Document section:
▽
Clash over cash: Cash-less tendencies resonate well with affluence

| Updated: October 22, 2017 14:39:35


Clash over cash: Cash-less tendencies resonate well with affluence

Kenneth S. Rogoff's eloquent defence of downsizing the role of transactional cash (that is, paper currency), albeit implicitly for developed countries (Wall Street Journal, August 28, 2016), confronts the growing call for "nothing but cash" in the 21st Century global political economy, particularly in certain types of exchanges and widely across less developed countries. 
To be sure, cash-less tendencies have resonated well with affluence: wealthy individuals and countries use such alternatives as credit/debit cards, cheques, electronic transfers, and bullion more than those lower down the income hierarchy; and, indeed, the absence of wealth propels individuals to hoard, feel, see, and touch cash more frequently than plastic cards or some other paper instrument. Yet, the affinity with cash may have less to do with poverty and low-income increasingly: since it is the medium smugglers and traffickers use and understand the most, somehow it also complicates crime-control. Any clash over its continuation or elimination must first draw a security line and confront a confidence crisis among citizens, before enhancing technological innovations that do our transactions for us.
That has proved difficult in the 21st Century, in spite of so many advances. Among the global-level cross-currents have been the Great Recession (2008-10), exposing why neither buyers nor sellers portray transactional confidence without cash in their hands. The explosion of illegitimate economies, smugglers, and traffickers also reduce the resort to any medium but cash: imagine a cocaine peddler transacting with credit card processing paraphernalia. Why he does not utilise one exposes the tip of yet another offsetting practice: tax-evasion. Non-cash media carry too much personal information for any citizen to bring comfort, while simultaneously permanently registering one's transaction information in a public media that tax-collectors can easily check should they wish to. At stake is the confidence level; and as one might imagine, confidence grows from history being conducive. As the September 13, 2016 Wall Street Journal elaborated, "the more cash people have, the happier they are," for multiple good reasons too.
With bankruptcies, mergers, failures, and off-shore production/corporate migration accompanying the Great Recession, the typical citizen is often wary of the very financial institutions s/he deposits her/his resources in, or accesses that institution through increasingly unknown and often unintelligible global call-centre operators. If institutional association breeds confidence, that is, credibility increases the longer the account is held, then distance has the exact opposite effect: as local banks merge with more global banks, the neighbourhood teller gets replaced by a completely unknown telephone counterpart, often a foreigner, and rarely the same one twice over. Standardisation of this sort at the global level may be a fact of life in today's political economy, but it is at an unfamiliar level to grassroots clients, which they will be reluctant to embrace for obvious reasons.
Even more crippling to "life beyond cash" is the level of poverty at stake. Credit/Debit cards have not been commonly used instruments at the economic margin, certainly not compared to the middle-income or wealthy echelons; but they completely disappear below the poverty line, where, in fact, possessing hard cash is seen as substantively and symbolically eliminating poverty. Across more than half the world, people either cannot sign or cannot reproduce the original one to begin the journey of a cash-less society. Finger-prints and eye-scans have not yet fully entered their domain, indicating not only the wide income-bred gulf in the early 21st Century, but also how with the rapid shifts into emergent contraptions of artificial intelligence (AI), this gap is only likely to widen before any streamlining results.
△
Exercise details:
Update the stretch of the piece on cash-less tendencies from "With bankruptcies, mergers, failures, and" through "for obvious reasons." by putting "cashier" wherever "teller" appears. Work only from the piece on cash-less tendencies and affluence.

Given data:
▽
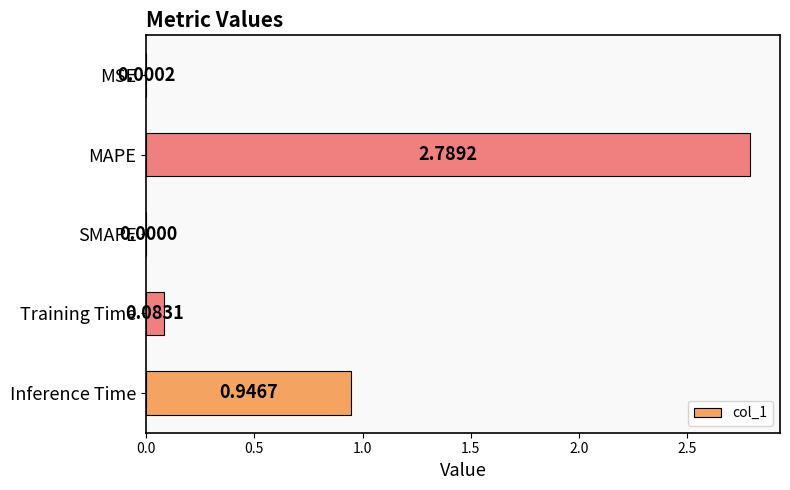

What is the change in value from MSE to Training Time?

+0.1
△
Completed exercise:
With bankruptcies, mergers, failures, and off-shore production/corporate migration accompanying the Great Recession, the typical citizen is often wary of the very financial institutions s/he deposits her/his resources in, or accesses that institution through increasingly unknown and often unintelligible global call-centre operators. If institutional association breeds confidence, that is, credibility increases the longer the account is held, then distance has the exact opposite effect: as local banks merge with more global banks, the neighbourhood cashier gets replaced by a completely unknown telephone counterpart, often a foreigner, and rarely the same one twice over. Standardisation of this sort at the global level may be a fact of life in today's political economy, but it is at an unfamiliar level to grassroots clients, which they will be reluctant to embrace for obvious reasons.